Christopher Urmson, a former Carnegie Mellon University computer scientist who heads the project, gave a brief overview of the project’s evolution from its original goal of driving 100 000 miles safely in highway traffic conditions to driving on city streets. (The fleet has now passed the 700 000-mile mark.) Urmson said that driving local routes was “100 times more difficult than freeway driving.” But despite the constant barrage of stimuli local roads offer, the cars apparently do a (not) bang-up job.

Before Google’s self-driving car can do for all of us what it did for reporters last week, the Internet search giant has another massive project to undertake. As we reported in the Automaton blog back in 2011, it’s all about the maps:

First, it relies on very detailed maps of the roads and terrain, something that Urmson said is essential to determine accurately where the car is. Using GPS-based techniques alone, he said, the location could be off by several meters.

 

Andrew Chatham, who heads the team’s mapping effort, described it thusly last week as reported in The Atlantic:

“We tell it how high the traffic signals are off the ground, the exact position of the curbs, so the car knows where not to drive,” he said. “We’d also include information that you can’t even see like implied speed limits.” This keeps the burden on the car’s software to a minimum. “We tell it what the world is expected to look like when it is empty,” said Chatham. “And then the job of the software is to figure out how the world is different from that expectation.”

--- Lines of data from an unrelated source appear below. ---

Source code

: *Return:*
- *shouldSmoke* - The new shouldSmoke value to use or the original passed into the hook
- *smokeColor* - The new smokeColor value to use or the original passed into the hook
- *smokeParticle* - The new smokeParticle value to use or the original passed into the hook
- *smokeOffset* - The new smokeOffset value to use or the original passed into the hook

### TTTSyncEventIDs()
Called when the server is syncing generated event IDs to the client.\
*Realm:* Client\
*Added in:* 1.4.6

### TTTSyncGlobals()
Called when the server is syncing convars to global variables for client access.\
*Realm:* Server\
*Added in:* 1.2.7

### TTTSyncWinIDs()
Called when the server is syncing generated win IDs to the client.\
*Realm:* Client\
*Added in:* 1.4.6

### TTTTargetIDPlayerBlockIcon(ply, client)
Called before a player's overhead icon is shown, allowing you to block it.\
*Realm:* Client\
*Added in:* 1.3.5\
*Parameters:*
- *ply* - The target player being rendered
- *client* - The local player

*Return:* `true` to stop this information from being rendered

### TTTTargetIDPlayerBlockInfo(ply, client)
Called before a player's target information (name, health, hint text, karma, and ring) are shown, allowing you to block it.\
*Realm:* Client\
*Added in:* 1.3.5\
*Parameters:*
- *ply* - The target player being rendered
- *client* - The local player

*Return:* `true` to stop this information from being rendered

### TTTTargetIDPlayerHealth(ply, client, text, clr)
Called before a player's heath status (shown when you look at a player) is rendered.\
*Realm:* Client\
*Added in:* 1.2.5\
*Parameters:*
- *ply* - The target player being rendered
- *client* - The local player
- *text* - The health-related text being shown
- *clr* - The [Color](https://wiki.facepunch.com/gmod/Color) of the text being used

Therein lies a big problem—and the next, rather massive, challenge. The vehicles in Google’s fleet definitely qualify as smart cars. But if you plunked one down in a random city that the Google team has yet to exhaustively map, it would be akin to Superman being unable to switch out of his guise as mild-mannered reporter Clark Kent. When the digitized female voice says “Autodriving,” indicating the switch to automated-driving mode, it would be no more capable than the car you drive to work every day.

Google has so far done the work of having human drivers traverse the roads in the vicinity of its campus. But that’s only 3200 kilometers of road out of the roughly 6.4 million kilometers comprising the U.S. road network.

And although Google has sent drivers down all these roads for its Google Maps project (I can’t remember the last time I even saw a paper map), the level of detail required for automated driving is far higher than what you need to ensure that you don’t get lost on the way to the restaurant your friends raved about during their last vacation.

So, how long will this mapping take? Though Google cofounder Sergey Brin has said publicly that the suite of sensors and the compilation of gadgets that apply the captured data would be commercially available by 2017, Urmson suggested a date closer to 2020. By then, perhaps, Google will have spread its mapping, and the “boredom” of automated driving, over a much greater swath of the United States.